Truisms are as plentiful in the music world as elsewhere, particularly with regard to performers. The "it-takes-one-to-play-one" concept heads the list and never ceases to add a little heat to debates waged in behalf of or against artists who specialize in works by their fellow countrymen.

In the case of Walter Klien, an Austrian pianist renowned for his recordings of the complete solo piano works of Mozart, such reference dropping certainly rests on the "pro" side of his approach to the composer. A Mozartean's Mozartean, he excels in his seemingly effortless ability to present the music without ever reverting to extremes.

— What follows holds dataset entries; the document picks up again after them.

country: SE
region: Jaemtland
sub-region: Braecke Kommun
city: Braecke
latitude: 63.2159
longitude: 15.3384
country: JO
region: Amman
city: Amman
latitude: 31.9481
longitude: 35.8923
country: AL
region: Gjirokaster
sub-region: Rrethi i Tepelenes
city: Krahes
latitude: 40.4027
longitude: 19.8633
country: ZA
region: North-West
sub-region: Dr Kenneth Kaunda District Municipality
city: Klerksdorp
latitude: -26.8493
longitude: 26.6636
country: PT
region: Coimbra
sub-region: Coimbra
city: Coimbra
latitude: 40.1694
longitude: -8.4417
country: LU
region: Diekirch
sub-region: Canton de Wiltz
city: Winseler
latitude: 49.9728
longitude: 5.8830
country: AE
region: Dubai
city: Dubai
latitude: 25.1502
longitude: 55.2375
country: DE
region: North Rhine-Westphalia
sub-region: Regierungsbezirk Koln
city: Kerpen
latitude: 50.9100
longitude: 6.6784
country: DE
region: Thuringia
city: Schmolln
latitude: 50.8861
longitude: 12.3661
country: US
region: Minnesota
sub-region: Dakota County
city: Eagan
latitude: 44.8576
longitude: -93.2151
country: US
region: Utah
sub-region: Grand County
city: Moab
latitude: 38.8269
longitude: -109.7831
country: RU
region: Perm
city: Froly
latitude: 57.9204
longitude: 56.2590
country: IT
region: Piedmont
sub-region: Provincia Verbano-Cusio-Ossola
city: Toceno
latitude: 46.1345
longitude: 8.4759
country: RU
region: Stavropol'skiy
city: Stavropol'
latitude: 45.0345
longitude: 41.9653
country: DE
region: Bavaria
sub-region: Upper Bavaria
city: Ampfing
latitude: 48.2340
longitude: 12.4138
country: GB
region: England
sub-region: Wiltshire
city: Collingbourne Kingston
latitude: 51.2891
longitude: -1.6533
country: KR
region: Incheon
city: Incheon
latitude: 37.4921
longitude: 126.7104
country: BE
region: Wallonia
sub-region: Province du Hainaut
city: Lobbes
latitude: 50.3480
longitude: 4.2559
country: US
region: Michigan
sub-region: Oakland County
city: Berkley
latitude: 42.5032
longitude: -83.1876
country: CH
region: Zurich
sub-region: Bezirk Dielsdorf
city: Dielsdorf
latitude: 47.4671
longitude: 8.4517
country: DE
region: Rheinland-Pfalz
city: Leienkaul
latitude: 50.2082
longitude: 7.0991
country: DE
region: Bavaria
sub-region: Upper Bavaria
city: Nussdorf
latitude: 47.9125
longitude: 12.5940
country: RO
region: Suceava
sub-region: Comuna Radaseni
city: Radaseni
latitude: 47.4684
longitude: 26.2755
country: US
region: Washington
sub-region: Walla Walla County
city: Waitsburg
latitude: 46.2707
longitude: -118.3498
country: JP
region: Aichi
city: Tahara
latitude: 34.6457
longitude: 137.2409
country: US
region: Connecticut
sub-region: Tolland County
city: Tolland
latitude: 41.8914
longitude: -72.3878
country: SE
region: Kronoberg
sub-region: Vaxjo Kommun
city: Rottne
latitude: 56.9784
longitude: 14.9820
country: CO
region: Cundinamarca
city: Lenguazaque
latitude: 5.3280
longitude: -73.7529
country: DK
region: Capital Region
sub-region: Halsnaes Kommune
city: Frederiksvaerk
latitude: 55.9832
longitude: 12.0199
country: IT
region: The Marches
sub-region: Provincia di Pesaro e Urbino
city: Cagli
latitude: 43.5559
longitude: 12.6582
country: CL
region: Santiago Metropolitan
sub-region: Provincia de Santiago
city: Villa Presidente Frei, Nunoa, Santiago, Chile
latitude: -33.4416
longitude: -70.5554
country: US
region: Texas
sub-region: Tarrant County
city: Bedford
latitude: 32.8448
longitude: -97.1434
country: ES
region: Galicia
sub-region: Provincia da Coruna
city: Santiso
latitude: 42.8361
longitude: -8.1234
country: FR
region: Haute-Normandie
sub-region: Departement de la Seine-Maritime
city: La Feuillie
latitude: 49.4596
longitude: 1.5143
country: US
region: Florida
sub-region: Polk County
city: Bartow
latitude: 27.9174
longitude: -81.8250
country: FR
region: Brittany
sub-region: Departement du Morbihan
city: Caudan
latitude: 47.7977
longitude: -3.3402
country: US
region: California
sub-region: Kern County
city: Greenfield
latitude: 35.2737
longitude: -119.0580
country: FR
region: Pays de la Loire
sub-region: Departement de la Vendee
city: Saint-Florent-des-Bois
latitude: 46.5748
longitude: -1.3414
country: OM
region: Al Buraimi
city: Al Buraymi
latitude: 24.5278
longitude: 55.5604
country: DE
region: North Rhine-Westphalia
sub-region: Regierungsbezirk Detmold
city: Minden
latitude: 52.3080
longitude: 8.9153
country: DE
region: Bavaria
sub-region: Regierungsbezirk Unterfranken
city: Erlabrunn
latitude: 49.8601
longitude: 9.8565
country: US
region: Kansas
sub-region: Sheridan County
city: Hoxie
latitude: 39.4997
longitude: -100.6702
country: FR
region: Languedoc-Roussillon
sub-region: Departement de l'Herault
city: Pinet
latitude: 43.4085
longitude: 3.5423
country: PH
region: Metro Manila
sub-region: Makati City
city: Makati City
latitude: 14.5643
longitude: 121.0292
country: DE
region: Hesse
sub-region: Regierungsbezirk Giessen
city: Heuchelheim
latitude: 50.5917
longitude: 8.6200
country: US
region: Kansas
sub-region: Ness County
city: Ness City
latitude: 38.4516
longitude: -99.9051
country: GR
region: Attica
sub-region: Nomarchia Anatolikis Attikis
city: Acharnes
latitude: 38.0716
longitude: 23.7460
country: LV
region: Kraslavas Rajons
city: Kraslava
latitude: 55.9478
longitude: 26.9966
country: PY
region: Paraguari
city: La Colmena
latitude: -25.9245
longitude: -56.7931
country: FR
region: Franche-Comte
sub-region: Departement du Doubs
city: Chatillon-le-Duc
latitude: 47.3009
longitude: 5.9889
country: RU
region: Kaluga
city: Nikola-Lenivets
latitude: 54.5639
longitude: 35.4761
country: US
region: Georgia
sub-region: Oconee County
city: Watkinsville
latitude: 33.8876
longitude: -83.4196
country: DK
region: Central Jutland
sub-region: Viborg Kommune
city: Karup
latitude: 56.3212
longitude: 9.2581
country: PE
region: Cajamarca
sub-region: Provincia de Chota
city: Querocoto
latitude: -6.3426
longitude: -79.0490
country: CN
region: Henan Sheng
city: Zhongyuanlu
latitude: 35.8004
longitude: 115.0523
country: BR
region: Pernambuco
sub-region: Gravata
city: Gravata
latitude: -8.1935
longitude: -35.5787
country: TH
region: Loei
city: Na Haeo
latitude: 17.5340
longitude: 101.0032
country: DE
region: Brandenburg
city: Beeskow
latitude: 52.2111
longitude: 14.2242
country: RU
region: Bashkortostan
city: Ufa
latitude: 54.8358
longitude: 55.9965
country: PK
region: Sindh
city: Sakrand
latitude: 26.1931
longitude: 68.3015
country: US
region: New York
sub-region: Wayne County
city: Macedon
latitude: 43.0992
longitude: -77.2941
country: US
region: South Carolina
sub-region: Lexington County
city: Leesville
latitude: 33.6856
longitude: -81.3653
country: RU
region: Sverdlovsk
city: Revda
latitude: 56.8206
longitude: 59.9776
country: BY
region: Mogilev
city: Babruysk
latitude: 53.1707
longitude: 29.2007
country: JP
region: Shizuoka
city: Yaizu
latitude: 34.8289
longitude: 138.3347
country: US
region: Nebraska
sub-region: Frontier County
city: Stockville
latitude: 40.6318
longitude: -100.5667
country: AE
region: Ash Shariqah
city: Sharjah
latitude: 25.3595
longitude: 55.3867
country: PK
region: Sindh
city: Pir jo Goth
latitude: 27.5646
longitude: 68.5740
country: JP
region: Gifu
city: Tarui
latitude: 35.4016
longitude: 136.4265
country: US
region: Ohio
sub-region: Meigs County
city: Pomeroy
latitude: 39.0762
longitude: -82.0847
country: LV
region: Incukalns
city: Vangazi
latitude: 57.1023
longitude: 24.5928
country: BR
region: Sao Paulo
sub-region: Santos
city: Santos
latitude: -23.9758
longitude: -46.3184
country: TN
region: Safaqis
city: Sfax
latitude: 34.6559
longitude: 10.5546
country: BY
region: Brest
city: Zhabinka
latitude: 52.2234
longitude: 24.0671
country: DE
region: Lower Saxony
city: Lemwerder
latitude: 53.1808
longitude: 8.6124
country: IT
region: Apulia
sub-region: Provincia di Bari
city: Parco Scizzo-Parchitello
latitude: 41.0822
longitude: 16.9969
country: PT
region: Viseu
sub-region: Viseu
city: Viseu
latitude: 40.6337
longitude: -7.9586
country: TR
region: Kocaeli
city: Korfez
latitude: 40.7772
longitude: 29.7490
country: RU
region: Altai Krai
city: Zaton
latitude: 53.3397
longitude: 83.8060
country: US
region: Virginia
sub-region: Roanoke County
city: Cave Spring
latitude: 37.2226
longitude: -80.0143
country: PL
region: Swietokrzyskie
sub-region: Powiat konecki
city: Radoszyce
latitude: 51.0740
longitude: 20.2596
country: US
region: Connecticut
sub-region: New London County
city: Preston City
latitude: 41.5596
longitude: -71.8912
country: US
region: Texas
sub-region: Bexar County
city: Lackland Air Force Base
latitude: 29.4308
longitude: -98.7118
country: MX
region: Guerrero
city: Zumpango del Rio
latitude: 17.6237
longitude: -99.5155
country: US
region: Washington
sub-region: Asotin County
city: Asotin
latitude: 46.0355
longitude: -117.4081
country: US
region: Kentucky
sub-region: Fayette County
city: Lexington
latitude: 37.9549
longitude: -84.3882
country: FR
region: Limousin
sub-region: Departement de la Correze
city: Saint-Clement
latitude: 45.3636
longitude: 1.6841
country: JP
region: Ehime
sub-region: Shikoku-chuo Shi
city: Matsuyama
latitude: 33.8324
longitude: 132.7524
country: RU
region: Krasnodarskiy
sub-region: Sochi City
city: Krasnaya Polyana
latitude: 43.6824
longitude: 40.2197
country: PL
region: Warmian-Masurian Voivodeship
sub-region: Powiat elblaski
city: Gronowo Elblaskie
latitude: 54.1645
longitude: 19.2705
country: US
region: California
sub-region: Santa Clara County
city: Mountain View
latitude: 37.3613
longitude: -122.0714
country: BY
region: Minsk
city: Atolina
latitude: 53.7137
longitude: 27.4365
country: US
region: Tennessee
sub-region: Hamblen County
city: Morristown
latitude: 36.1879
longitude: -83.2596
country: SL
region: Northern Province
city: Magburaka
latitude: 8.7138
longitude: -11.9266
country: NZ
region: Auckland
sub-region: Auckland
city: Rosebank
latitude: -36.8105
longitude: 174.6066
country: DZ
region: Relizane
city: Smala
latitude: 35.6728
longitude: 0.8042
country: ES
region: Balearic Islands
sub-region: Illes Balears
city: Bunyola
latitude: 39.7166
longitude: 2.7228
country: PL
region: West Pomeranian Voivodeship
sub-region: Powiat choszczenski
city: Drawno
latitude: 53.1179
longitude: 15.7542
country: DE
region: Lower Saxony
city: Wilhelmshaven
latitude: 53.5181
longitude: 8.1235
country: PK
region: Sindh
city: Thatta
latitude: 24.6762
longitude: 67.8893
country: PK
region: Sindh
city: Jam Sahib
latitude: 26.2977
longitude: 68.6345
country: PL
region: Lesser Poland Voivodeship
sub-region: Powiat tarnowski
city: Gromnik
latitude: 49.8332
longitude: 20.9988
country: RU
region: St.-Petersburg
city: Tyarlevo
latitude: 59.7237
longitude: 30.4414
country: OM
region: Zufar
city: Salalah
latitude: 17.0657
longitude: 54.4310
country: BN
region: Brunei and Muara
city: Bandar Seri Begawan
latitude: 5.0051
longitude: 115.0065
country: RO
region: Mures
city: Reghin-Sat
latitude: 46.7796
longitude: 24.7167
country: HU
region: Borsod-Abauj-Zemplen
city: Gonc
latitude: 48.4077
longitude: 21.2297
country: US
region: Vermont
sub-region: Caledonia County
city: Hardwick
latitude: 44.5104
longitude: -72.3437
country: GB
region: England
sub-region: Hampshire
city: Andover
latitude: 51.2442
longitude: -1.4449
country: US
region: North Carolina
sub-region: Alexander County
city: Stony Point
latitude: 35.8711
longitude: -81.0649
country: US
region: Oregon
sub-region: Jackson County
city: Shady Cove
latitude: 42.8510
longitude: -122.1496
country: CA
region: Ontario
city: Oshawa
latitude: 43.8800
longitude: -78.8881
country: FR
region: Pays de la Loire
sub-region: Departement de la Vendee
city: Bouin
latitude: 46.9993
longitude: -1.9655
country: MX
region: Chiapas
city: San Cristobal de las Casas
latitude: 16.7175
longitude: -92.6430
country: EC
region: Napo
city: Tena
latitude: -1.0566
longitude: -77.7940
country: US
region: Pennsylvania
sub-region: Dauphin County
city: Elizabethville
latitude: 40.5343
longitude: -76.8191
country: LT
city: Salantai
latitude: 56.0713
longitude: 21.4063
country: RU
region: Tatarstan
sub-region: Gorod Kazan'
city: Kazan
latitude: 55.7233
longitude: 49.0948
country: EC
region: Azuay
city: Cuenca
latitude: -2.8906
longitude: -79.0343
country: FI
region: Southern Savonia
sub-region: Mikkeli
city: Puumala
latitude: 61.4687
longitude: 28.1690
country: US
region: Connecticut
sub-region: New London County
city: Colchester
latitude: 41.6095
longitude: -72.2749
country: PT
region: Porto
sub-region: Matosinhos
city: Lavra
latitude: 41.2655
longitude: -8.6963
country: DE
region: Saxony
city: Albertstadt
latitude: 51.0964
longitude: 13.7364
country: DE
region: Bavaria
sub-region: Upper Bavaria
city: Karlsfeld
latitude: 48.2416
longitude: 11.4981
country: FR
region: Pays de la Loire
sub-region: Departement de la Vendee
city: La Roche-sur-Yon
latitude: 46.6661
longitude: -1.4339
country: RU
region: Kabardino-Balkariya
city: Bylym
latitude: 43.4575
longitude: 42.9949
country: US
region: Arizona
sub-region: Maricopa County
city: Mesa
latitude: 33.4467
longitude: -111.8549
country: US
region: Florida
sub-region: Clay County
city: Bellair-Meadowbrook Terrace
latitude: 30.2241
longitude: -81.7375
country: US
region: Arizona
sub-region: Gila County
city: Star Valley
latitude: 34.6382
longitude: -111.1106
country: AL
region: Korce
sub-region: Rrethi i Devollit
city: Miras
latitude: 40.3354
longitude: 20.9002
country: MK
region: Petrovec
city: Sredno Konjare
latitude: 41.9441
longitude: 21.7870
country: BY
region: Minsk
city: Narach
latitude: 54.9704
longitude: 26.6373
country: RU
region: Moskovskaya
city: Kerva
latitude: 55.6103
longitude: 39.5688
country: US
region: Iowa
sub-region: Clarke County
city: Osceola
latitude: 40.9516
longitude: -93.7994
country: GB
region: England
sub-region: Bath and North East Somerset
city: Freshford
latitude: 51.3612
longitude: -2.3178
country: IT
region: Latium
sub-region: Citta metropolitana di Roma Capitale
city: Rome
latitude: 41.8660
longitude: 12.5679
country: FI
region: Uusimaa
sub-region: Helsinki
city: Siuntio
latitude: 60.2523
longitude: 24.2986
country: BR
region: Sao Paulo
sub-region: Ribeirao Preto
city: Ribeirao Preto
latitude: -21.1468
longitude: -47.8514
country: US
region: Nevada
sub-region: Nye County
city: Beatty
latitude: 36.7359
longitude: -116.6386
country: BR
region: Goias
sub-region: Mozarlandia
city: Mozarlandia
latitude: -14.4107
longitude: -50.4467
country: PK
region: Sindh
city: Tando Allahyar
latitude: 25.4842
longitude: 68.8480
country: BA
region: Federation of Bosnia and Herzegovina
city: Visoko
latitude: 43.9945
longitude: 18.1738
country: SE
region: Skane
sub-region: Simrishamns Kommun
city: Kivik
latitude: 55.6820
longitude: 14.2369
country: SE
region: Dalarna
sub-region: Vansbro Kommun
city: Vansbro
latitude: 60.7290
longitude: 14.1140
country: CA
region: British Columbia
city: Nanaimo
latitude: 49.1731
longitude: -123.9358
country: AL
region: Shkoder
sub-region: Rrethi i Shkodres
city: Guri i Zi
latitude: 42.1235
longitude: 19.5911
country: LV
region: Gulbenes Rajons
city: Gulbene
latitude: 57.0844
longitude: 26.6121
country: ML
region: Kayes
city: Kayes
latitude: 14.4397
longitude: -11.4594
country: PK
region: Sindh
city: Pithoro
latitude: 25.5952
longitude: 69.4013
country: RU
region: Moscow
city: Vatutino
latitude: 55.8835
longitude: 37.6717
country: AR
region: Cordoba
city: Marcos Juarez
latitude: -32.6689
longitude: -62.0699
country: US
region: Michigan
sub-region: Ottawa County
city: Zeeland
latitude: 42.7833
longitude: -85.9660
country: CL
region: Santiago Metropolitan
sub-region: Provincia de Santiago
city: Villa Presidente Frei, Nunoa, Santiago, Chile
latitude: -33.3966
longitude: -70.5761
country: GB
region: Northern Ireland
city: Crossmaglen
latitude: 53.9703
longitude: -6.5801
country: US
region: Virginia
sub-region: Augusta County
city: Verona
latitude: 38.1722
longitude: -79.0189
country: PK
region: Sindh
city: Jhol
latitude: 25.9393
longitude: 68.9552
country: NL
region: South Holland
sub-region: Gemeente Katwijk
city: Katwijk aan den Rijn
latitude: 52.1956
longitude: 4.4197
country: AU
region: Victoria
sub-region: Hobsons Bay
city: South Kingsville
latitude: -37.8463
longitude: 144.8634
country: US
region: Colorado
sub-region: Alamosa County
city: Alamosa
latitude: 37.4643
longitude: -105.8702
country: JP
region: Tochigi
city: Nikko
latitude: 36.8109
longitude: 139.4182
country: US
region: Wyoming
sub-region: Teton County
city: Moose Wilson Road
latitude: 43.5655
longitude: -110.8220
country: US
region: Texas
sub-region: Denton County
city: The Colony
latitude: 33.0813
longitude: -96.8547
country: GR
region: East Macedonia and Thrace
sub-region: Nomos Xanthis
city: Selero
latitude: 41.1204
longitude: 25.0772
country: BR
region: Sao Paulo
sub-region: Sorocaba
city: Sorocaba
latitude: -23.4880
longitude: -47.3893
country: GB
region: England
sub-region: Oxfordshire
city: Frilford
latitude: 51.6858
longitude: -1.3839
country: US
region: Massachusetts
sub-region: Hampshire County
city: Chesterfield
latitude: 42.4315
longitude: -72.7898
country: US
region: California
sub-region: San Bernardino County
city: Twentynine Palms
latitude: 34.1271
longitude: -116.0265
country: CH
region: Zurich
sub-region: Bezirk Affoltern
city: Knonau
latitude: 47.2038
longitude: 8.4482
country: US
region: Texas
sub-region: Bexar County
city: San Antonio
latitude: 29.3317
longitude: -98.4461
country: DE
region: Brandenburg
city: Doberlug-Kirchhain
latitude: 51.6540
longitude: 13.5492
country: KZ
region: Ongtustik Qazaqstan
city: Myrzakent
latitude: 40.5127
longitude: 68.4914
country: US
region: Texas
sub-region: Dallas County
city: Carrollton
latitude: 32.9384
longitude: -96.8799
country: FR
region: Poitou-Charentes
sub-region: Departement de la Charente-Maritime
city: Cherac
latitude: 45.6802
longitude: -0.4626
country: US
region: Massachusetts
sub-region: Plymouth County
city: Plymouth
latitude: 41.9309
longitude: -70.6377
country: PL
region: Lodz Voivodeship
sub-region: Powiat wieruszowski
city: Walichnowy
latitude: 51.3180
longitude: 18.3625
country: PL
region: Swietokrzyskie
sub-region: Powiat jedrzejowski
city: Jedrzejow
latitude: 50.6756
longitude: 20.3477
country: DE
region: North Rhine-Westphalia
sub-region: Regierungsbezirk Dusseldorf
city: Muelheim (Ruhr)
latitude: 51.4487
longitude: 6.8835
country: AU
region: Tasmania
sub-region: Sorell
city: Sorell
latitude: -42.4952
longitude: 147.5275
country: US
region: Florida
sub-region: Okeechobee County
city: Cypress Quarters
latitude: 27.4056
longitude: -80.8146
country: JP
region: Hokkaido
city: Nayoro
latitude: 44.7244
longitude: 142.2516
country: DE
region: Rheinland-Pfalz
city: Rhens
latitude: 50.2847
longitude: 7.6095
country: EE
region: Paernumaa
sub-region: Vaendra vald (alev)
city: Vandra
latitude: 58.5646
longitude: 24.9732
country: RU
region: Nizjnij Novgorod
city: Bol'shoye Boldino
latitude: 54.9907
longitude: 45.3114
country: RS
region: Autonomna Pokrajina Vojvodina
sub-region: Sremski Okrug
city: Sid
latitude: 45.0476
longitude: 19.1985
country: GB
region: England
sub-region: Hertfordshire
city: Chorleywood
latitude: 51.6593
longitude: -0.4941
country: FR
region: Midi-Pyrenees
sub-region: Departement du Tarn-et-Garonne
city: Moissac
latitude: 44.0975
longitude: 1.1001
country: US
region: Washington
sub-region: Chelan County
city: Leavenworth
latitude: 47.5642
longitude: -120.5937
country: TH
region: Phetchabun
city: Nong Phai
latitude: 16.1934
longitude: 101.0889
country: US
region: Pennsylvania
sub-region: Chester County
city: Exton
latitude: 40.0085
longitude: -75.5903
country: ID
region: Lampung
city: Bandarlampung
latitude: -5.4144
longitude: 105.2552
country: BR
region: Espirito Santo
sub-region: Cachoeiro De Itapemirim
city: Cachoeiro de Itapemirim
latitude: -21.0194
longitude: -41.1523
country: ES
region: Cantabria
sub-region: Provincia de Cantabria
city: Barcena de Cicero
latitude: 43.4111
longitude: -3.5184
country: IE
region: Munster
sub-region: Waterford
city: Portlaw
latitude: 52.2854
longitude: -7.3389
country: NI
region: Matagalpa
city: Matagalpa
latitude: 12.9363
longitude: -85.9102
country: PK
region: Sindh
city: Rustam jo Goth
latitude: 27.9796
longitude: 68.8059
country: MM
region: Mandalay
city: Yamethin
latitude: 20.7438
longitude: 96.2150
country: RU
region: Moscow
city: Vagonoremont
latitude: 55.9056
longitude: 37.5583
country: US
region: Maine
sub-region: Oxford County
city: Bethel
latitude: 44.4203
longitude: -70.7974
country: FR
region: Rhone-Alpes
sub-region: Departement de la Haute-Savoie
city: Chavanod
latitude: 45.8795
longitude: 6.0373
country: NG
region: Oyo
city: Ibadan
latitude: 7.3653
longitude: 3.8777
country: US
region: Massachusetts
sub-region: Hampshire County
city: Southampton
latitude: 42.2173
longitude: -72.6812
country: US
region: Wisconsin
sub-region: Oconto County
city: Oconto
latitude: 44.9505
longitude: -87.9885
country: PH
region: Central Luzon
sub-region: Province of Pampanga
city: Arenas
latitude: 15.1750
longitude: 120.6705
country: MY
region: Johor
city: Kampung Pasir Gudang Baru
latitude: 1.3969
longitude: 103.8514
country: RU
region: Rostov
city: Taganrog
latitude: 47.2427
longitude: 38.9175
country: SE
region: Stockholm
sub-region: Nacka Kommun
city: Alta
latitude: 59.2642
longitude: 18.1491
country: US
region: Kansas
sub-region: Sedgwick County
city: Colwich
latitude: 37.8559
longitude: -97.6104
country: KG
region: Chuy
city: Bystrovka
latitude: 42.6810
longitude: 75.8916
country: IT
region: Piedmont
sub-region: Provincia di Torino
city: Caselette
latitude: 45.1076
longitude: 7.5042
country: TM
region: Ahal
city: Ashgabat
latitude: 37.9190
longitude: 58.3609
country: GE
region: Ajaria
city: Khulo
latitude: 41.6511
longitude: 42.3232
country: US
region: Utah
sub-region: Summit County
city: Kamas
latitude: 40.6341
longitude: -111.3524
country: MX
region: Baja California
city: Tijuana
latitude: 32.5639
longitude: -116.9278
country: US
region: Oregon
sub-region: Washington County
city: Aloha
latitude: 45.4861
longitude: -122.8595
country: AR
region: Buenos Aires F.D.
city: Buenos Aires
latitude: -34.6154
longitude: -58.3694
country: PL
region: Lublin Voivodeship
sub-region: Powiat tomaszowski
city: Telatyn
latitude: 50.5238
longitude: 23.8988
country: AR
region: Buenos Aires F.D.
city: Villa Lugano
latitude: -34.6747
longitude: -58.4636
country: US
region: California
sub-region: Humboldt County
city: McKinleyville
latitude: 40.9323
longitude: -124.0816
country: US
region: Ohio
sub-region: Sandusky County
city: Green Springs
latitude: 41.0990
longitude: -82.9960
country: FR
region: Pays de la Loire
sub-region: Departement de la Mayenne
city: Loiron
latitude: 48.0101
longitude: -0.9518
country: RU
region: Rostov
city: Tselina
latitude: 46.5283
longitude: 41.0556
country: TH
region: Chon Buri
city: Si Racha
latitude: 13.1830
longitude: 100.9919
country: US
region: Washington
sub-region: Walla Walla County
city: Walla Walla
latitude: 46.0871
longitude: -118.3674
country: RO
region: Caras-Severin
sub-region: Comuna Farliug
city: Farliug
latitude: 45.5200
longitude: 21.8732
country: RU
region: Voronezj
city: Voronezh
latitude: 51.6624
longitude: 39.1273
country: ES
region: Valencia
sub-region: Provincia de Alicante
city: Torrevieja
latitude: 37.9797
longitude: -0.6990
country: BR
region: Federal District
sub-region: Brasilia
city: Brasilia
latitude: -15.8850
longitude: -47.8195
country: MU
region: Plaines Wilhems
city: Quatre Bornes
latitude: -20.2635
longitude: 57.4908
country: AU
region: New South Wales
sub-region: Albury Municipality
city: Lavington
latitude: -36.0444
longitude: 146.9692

Klien's all-Mozart recital at the Kennedy Center Terrace Theater last night presented interpretations that were never stodgy or excessively precious, yet retained the bloom of a freshly composed piece.

Three sonatas and a like number of miniatures plumbed several emotional strata, without straying too far from the drawing room. The sparkling Sonata in G Major, (K. 283), displayed Klien's forthright manner and utterly fastidious phrasing; in the closing Sonata in A Minor, (K. 310) -- one of only two Mozart piano sonatas written in a minor key -- he conveyed the composer's tragic sense of loneliness via shifting dynamics and tempestuous crescendos.

The Sonata in A Major, (K. 331), with its strange arrangement of movements that resembles a suite, provided plenty of opportunity for Klien the colorist. He attended to the theme and variations, sprightly minuet and novel Turkish exotica in the allegretto, with gracefully drawn lines and buoyant tempos.